**INPUT DATA**
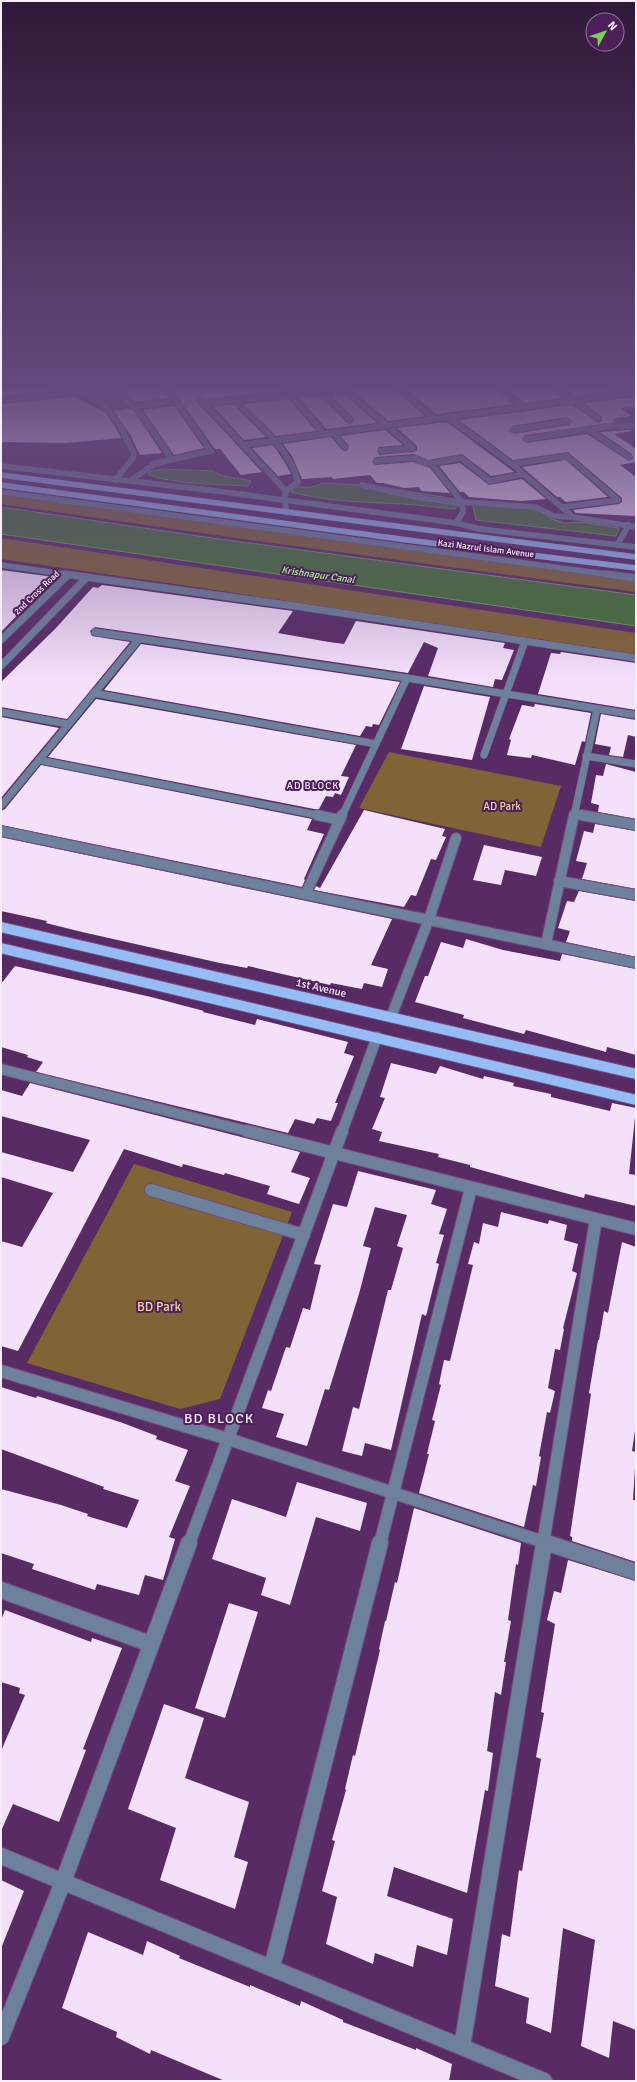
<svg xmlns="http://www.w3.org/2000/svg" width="637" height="2082" viewBox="0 0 637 2082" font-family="Signika,sans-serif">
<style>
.green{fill:#816435}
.water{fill:#437233;stroke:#79976f}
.building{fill:#f5e0fc;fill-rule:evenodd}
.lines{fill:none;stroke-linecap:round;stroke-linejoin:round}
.minor-far4-casing{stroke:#724a7d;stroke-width:6}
.minor-far3-casing{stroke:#724a7d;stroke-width:8}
.minor-far2-casing{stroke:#724a7d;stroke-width:12}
.minor-far1-casing{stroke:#724a7d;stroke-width:14}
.minor-casing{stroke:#724a7d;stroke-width:18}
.major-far1-casing{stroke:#724a7d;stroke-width:6}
.major-casing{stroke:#724a7d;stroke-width:12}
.minor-far4{stroke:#6d809c;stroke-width:5.5}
.minor-far3{stroke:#6d809c;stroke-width:7}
.minor-far2{stroke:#6d809c;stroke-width:10}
.minor-far1{stroke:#6d809c;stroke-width:12}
.minor{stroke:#6d809c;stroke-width:16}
.major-far1{stroke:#96bcf5;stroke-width:5.5}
.major{stroke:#96bcf5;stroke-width:10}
.labels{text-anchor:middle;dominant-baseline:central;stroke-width:4;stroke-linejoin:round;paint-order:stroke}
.far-street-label{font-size:9px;fill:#f8edfb;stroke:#4d2059}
.far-water-label{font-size:10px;font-style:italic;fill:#aef197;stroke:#4d2059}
.far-neighbourhood-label{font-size:10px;letter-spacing:1px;fill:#f8edfb;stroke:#4d2059}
.park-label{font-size:11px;fill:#f7d39b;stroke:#4d2059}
.street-label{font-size:11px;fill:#f8edfb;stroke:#4d2059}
.near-park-label{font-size:13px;fill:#f7d39b;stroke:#4d2059}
.near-neighbourhood-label{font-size:14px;letter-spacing:1px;fill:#f8edfb;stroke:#4d2059}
</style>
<rect width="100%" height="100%" fill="#582b65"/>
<!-- green -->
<path class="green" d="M1,490L636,578V592L229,537L1,504Z
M1,538L636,633V654L195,587L1,559Z
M389,752L561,786L541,847L359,808Z
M134,1164L292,1212L220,1399L180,1409L27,1363Z"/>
<!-- water -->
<path class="water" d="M162,469L213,471L223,476L251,481L248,486C214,484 180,485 148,475L149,472Z
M322,483L376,486L455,499L459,504L455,509C438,508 421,505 403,504C365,502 328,502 291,492L298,486C307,489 314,487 322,483Z
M472,501L520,506L544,512L549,518L564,523L581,522L619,528L616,536L476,520Z
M1,507L212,538L636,595V626L1,534Z"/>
<!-- building -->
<path class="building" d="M1,389H67L1,396Z
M124,389H163L168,398L134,402Z
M172,389H284V391L205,399L198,394L195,397L196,401L262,472L241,475L220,449H215Z
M351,389H394L425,416L388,421Z
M405,389H496L513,404L437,414Z
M507,389H554L562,398L525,403Z
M566,389H624L574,396Z
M344,394L377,423L326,429L300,398L320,397L347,423L351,424L354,421L353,417L331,396Z
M75,397L104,412L115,426L121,438L66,443L1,442V404Z
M636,397V407L621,408L631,416L611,419L616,422L525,435L522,439L527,443L587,434L629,461L633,459L632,454L600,432L629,430L631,431L614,434L636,449V462L620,465L636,477V516L576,513L573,510L619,504L622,502V498L568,452L513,460L459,420L572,405L598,423L602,421V417L584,403ZM567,417L572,421L569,425L514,434L509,431L512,426Z
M289,399L316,431L276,436L244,404Z
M234,405L266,437L244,440L213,406Z
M174,406L204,448L174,455L143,410Z
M129,409L134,411L162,453L140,455L131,436L114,411Z
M447,422L514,472L491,476L462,454L428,460L414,454L376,457L372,462L376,465L413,462L430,468L450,493L421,491L419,487L404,488L383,483H377L370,475L333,479L332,477L302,479L292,456L283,444L331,437L342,450L345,451L348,450L349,446L341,436L385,430L403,445L379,447L377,451L379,455L413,452L417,450V446L397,428Z
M273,445L284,461L291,474L278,476L252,448Z
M566,460L608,497L566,502L560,497H557L522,467Z
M460,463L489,485L522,479L546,499L521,501L469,497L464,492H460L439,466Z
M1,570L54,577L1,632Z
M102,585L293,611L278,633L329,642L344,644L356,621L505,643L503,648L514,650L502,680L495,679L493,687L428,676L438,648L424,642L408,673L95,627L90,631L92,636L130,642L67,719L1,707V682L56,628L93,587L98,588Z
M141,644L400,682L379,725L373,724L372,727L366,726L360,736L104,690Z
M561,652L636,663V710L538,694L551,653L560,654Z
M424,686L490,697L472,760L401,749Z
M96,699L356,745L341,776L349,777L341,795L335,793L333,797L326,796L319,809H314L48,757Z
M535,704L591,713L585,742L582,741L575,765L532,755L531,758L507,755L511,740L509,739L522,705L534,707Z
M601,714L636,720V737L628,735L623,757L609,755L611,747L595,744Z
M1,717L59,728L1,798Z
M606,764L636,772V819L598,812L599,805L591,803L596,775L603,776Z
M41,765L312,819L307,830L324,834L304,879L305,880L302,887L1,825V811L5,809Z
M364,810L445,829L442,836L446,837L436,860L431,859L416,896L411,895L404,907L314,890L316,886L320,888Z
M595,824L636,831V889L582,879L587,863L576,861L584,831L593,833Z
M1,837L392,919L371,965L388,969L382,987L364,983L362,989L331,983L330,985L248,966L247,968L220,963L82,932L46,923L47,921L1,911Z
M484,845L542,857L536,876L505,870L501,885L473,880Z
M579,891L636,901V957L566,942L570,931L558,928L567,901L574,902Z
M466,939L503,950L560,961L562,954L636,969V1055L607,1047L606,1052L526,1030L524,1034L463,1018L464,1015L415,1002L425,976H428L441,942L463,948Z
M15,966L151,997L204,1011L203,1012L255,1025L257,1019L348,1042L344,1053L354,1056L335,1103H338L331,1121L317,1118L314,1124L295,1119L288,1133L36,1072L43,1062L27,1057L28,1055L1,1047V984Z
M391,1063L436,1074L440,1066L483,1079L484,1076L514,1083L513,1086L551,1094V1097L610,1111L612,1103L636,1108L629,1174L636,1175V1206L585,1194L584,1198L561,1192L470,1167V1165L438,1157L439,1154L379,1141L382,1132L372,1129L385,1098L380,1097Z
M30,1083L300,1152L291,1172L310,1178L299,1204L267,1194L270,1186L225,1173L224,1175L183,1164L182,1167L124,1149L18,1351L1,1346V1241L22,1247L53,1193L1,1177V1152L73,1172L90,1140L1,1116V1090L22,1096Z
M358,1171L436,1190L431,1204L447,1209L439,1234L444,1235L436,1263L439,1264L426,1316L422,1314L391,1450L365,1443L362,1456L342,1451L353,1407L359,1409L388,1290H391L403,1248L397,1246L407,1215L375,1207L363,1246L371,1248L359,1294L329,1390L325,1389L307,1446L276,1437L284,1414L262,1408L268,1390L271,1391L286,1347L290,1348L303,1308L310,1310L321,1265L314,1264L333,1204L347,1207Z
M501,1212L548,1224L549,1220L567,1225L564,1240L578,1244L572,1271L577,1273L563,1328L564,1329L560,1350L555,1349L548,1388L555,1391L550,1413L547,1412L539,1456L541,1457L536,1486L533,1485L524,1527L419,1493L429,1454H427L435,1421L432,1420L441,1385L439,1384L444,1360L450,1361L473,1265L468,1264L474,1242L479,1244L483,1223L498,1227Z
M622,1242L636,1247V1424L632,1451L636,1452L633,1500H636V1562L572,1541V1537L570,1536L591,1394L589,1393L598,1340H599L604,1311L608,1313Z
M1,1387L36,1398L37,1396L120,1422L157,1436L156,1439L188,1450L175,1481L190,1486L169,1537L175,1539L163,1580L145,1575L139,1595L97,1584L95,1590L32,1569L34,1564L1,1553V1489L61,1505L88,1514L87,1516L127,1528L139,1500L103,1489L104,1487L1,1449Z
M297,1482L367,1503L360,1531L316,1517L290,1605L261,1595L266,1578L212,1559L232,1499L286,1517Z
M414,1508L521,1543L518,1565L516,1564L508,1620L511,1621L504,1662H506L501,1695L495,1692L487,1751L493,1753L488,1791L485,1790L467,1893L394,1867L387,1896L453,1919L447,1955L417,1945L413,1967L375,1953L373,1964L326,1944L337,1897L322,1891L335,1841L332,1840L346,1790L345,1789L353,1755L355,1756L380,1650L379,1649L385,1621H386L395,1582L397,1583Z
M568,1560L636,1581V2030L613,2021L609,2058L581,2046L595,1940L563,1928L551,2033L526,2023L529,1998L495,1986L502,1934L510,1937L519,1870L522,1871L541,1759L536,1757L544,1713L541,1712L555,1624L547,1620L554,1591L561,1593Z
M229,1603L258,1612L225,1718L195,1708Z
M5,1610L91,1642L92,1638L122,1648L83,1749L86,1750L59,1822L13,1804L1,1831V1751L25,1695L19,1693L20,1688L1,1682V1620Z
M164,1704L204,1718L185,1778L249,1802L234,1857L248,1862L235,1909L160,1880L176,1828L128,1809Z
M1,1880L24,1891L2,1946H1Z
M88,1932L143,1955L147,1941L180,1956L179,1958L250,1987V1985L300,2006L301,2001L343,2020V2022L416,2050V2048L452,2064L449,2081H225L151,2050L150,2054L116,2037L117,2032L62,2008Z"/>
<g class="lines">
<!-- minor-far4 casing -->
<g class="minor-far4-casing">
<path id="minor-far4" d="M119,389L132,407L175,401
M344,389L413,448
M398,389L436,419
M500,389L525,408
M558,389L598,419
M288,391L324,434
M321,392L350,420
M199,398L286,491L284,500L287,513
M234,399C257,423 290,449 298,482L286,491
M1,400L83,392L94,393L119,424L134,454L133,458L115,480
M204,403L345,390
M136,407L171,458
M449,418L512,464L573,517L636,527
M513,430L568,421
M589,430L629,457
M333,433L345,447
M526,439L611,426H636
M242,445L636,392
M381,451L413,448
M376,461L414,458L427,464L461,458L490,481L523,474
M432,464L462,502L463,512L456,523
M512,464L567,456L618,500L564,507
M1,466L217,491L456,523L480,529L636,547
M130,481L156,463L211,451L167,389
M362,485L416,497L462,504
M1,492L612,575
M462,502L535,507L554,516L573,517
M617,545L629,525
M1,565L71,575"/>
</g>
<!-- minor-far3 casing -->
<g class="minor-far3-casing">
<path id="minor-far3" d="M64,574L302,607L636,658
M605,574L636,578
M95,632L407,678L636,715
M1,640L68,575
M1,666L87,577
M93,693L376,744
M1,712L68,724
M484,755L525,641
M586,756L636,764
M39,760L322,816
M1,806L139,639
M574,814L587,816
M342,816L407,678
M574,816L597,709"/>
</g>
<!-- minor-far2 casing -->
<g class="minor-far2-casing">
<path id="minor-far2" d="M317,815L340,820
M581,815L636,825
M1,831L636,963
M559,881L636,895
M306,893L342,815
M546,944L574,815
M391,1017L429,919L456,838
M1,1069L251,1132
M342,1132L377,1037"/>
</g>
<!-- minor-far1 casing -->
<g class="minor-far1-casing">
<path id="minor-far1" d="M247,1131L636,1229
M151,1190L304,1235
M1,1371L228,1439L550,1544
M189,1544L342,1131
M380,1544L471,1188
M543,1544L596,1219"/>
</g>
<!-- minor casing -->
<g class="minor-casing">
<path id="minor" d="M547,1543L636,1572
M1,1590L151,1644
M1,1856L544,2081
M272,1967L380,1543
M1,2037L63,1882L189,1543
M462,2047L544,1543"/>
</g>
<!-- major-far1 casing -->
<g class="major-far1-casing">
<path id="major-far1" d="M1,475L636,557
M1,485L415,541L636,568"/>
</g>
<!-- major casing -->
<g class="major-casing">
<path id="major" d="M1,927L636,1074
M1,948L636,1100"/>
</g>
<!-- minor-far4 -->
<use href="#minor-far4" class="minor-far4"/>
<!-- minor-far3 -->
<use href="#minor-far3" class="minor-far3"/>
<!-- minor-far2 -->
<use href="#minor-far2" class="minor-far2"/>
<!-- minor-far1 -->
<use href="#minor-far1" class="minor-far1"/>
<!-- minor -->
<use href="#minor" class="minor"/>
<!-- major-far1 -->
<use href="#major-far1" class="major-far1"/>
<!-- major -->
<use href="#major" class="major"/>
</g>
<!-- sky -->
<linearGradient id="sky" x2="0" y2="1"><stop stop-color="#301838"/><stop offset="0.57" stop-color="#644a7e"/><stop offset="1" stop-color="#644a7e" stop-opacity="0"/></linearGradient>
<rect width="637" height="681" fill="url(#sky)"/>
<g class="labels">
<!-- far-street labels -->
<g class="far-street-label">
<text transform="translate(486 549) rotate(7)">Kazi Nazrul Islam Avenue</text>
<text transform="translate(37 593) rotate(-44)">2nd Cross Road</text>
</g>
<!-- far-water labels -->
<g class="far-water-label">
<text transform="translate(318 575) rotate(8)">Krishnapur Canal</text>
</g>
<!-- far-neighbourhood labels -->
<g class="far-neighbourhood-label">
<text x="313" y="786">AD BLOCK</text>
</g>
<!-- park labels -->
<g class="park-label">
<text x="502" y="806">AD Park</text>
</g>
<!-- street labels -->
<g class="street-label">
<text transform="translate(321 988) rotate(13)">1st Avenue</text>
</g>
<!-- near-park labels -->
<g class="near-park-label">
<text x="159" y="1307">BD Park</text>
</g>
<!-- near-neighbourhood labels -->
<g class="near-neighbourhood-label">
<text x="219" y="1418">BD BLOCK</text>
</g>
</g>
<!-- border -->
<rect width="637" height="2082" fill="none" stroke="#f8edfb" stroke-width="4"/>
<!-- north arrow -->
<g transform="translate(605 32) rotate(50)"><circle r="19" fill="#4d2059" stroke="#91729a"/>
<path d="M0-3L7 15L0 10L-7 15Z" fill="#78d158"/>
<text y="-6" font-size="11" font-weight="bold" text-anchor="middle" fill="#f8edfb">N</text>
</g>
</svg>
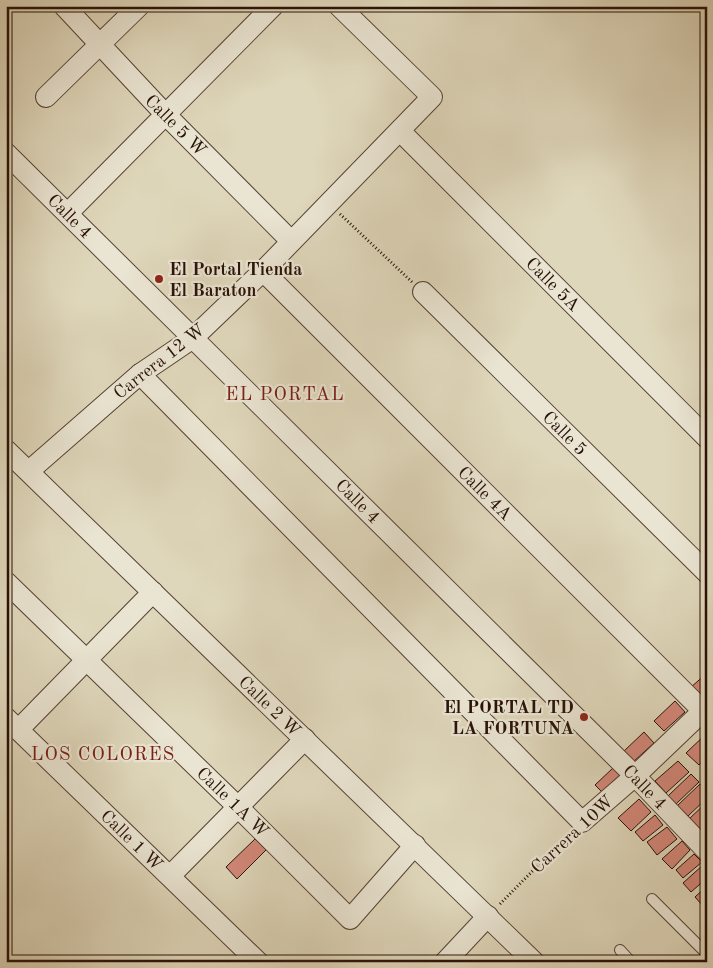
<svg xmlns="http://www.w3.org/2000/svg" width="713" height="968" font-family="'Old Standard TT',serif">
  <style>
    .building { fill: #d4887a; stroke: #281107 }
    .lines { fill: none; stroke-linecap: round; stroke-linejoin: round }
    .lane-casing { stroke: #564234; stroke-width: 12 }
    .street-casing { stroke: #564234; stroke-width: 22 }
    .path { stroke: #281107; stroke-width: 3; stroke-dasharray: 1 2.5; stroke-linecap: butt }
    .lane { stroke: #eae5d3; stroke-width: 10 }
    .street { stroke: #eae5d3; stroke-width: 20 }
    .poi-dot { fill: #8f2418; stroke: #eae5d3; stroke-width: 2 }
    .labels { text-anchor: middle; stroke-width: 4.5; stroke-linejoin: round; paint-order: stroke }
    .street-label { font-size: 18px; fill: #281107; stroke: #eae5d3 }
    .poi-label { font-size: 18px; font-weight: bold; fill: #281107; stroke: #eae5d3; text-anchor: start }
    .neighbourhood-label { font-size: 19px; letter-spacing: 1px; fill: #7a1f14; stroke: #eae5d3 }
  </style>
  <rect width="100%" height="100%" fill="#dfd7bb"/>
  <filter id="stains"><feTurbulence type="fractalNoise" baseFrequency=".004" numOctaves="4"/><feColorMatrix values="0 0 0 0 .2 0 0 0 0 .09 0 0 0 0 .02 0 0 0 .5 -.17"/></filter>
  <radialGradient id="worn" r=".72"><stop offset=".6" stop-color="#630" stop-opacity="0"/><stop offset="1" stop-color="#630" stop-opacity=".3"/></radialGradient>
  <g class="building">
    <path d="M 707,673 L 707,692 L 700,698 L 690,688 Z"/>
    <path d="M 675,701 L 685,712 L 664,731 L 654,721 Z"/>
    <path d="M 644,732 L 654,743 L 633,762 L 623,752 Z"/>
    <path d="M 707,733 L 707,757 L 699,765 L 686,753 Z"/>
    <path d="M 678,761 L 689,772 L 666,793 L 655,781 Z"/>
    <path d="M 614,767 L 621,774 L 602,792 L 595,785 Z"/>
    <path d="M 691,774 L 699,782 L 676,804 L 668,796 Z"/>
    <path d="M 700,784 L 707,790 L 707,798 L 688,816 L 677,806 Z"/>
    <path d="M 639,799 L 651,812 L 631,831 L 618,818 Z"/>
    <path d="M 707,802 L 707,828 L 702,833 L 688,820 Z"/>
    <path d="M 655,815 L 663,825 L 643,841 L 635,832 Z"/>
    <path d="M 667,827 L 677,839 L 657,855 L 647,842 Z"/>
    <path d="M 255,839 L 266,850 L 237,879 L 226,867 Z"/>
    <path d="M 682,841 L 690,850 L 672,869 L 662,859 Z"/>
    <path d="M 694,854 L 702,862 L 683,878 L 676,870 Z"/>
    <path d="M 703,865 L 707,869 L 707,878 L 691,892 L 683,883 Z"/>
    <path d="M 707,886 L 707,903 L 703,906 L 695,897 Z"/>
  </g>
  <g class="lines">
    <g class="lane-casing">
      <g id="lane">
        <path d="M 652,899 L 707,954"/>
        <path d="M 620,950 L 631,962"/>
      </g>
    </g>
    <g class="street-casing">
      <g id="street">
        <path d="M 64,6 L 165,114 L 291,241"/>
        <path d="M 46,97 L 139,6"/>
        <path d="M 400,131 L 707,438"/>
        <path d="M 6,153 L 635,776 L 707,851"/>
        <path d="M 68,213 L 273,6"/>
        <path d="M 263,271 L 707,715"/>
        <path d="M 423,292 L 707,573"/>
        <path d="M 140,374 L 582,822 L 635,776 L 703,711"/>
        <path d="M 6,450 L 534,962"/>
        <path d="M 29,471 L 140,374 L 193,338 L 263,271 L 432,97 L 339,6"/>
        <path d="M 6,582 L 238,807 L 350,919 L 415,845"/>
        <path d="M 6,718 L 258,962"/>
        <path d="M 18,730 L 153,592"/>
        <path d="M 170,876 L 305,739"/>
        <path d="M 445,962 L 488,916"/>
      </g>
    </g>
    <g class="path">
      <path d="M 340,214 L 412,282"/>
      <path d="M 500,904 L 569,834"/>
    </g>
    <use href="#lane" class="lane"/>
    <use href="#street" class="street"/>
  </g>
  <g class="poi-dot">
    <circle cx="159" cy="279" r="5"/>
    <circle cx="584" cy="717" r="5"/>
  </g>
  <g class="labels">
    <g class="street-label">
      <text transform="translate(176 125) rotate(45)" y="6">Calle 5 W</text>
      <text transform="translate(70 216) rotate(45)" y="6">Calle 4</text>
      <text transform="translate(553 284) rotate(45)" y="6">Calle 5A</text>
      <text transform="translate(159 361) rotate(-38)" y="6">Carrera 12 W</text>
      <text transform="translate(565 433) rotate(45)" y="6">Calle 5</text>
      <text transform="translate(485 493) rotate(45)" y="6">Calle 4A</text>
      <text transform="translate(358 501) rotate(45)" y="6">Calle 4</text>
      <text transform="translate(270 706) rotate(44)" y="6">Calle 2 W</text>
      <text transform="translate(645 787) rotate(46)" y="6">Calle 4</text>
      <text transform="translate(233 802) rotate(44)" y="6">Calle 1A W</text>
      <text transform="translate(572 834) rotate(-43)" y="6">Carrera 10W</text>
      <text transform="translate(132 840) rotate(44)" y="6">Calle 1 W</text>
    </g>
    <g class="poi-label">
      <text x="169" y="275">El Portal Tienda<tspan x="169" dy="21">El Baraton</tspan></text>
      <text x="574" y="713" text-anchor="end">El PORTAL TD<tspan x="574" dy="21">LA FORTUNA</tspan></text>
    </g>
    <g class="neighbourhood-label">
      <text x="285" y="400">EL PORTAL</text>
      <text x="103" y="760">LOS COLORES</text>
    </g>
  </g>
  <rect width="713" height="968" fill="none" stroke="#dfd7bb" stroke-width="25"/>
  <rect x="8" y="8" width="698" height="953" fill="none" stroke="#281107" stroke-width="2.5"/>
  <rect x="12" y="12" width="688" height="943" fill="none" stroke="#281107"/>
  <rect width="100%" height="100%" filter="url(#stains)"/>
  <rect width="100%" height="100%" fill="url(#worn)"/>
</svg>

**ABOUT THIS TASK**
Copy out the listing above from the line containing "<!-- far-street labels -->" to the line containing "#d4887a; stroke: #281107", both included, exactly as written and minus the images.

**THE ANSWER**
<!-- far-street labels -->
<g class="far-street-label">
<text transform="translate(486 549) rotate(7)">Kazi Nazrul Islam Avenue</text>
<text transform="translate(37 593) rotate(-44)">2nd Cross Road</text>
</g>
<!-- far-water labels -->
<g class="far-water-label">
<text transform="translate(318 575) rotate(8)">Krishnapur Canal</text>
</g>
<!-- far-neighbourhood labels -->
<g class="far-neighbourhood-label">
<text x="313" y="786">AD BLOCK</text>
</g>
<!-- park labels -->
<g class="park-label">
<text x="502" y="806">AD Park</text>
</g>
<!-- street labels -->
<g class="street-label">
<text transform="translate(321 988) rotate(13)">1st Avenue</text>
</g>
<!-- near-park labels -->
<g class="near-park-label">
<text x="159" y="1307">BD Park</text>
</g>
<!-- near-neighbourhood labels -->
<g class="near-neighbourhood-label">
<text x="219" y="1418">BD BLOCK</text>
</g>
</g>
<!-- border -->
<rect width="637" height="2082" fill="none" stroke="#f8edfb" stroke-width="4"/>
<!-- north arrow -->
<g transform="translate(605 32) rotate(50)"><circle r="19" fill="#4d2059" stroke="#91729a"/>
<path d="M0-3L7 15L0 10L-7 15Z" fill="#78d158"/>
<text y="-6" font-size="11" font-weight="bold" text-anchor="middle" fill="#f8edfb">N</text>
</g>
</svg>
<svg xmlns="http://www.w3.org/2000/svg" width="713" height="968" font-family="'Old Standard TT',serif">
  <style>
    .building { fill: #d4887a; stroke: #281107 }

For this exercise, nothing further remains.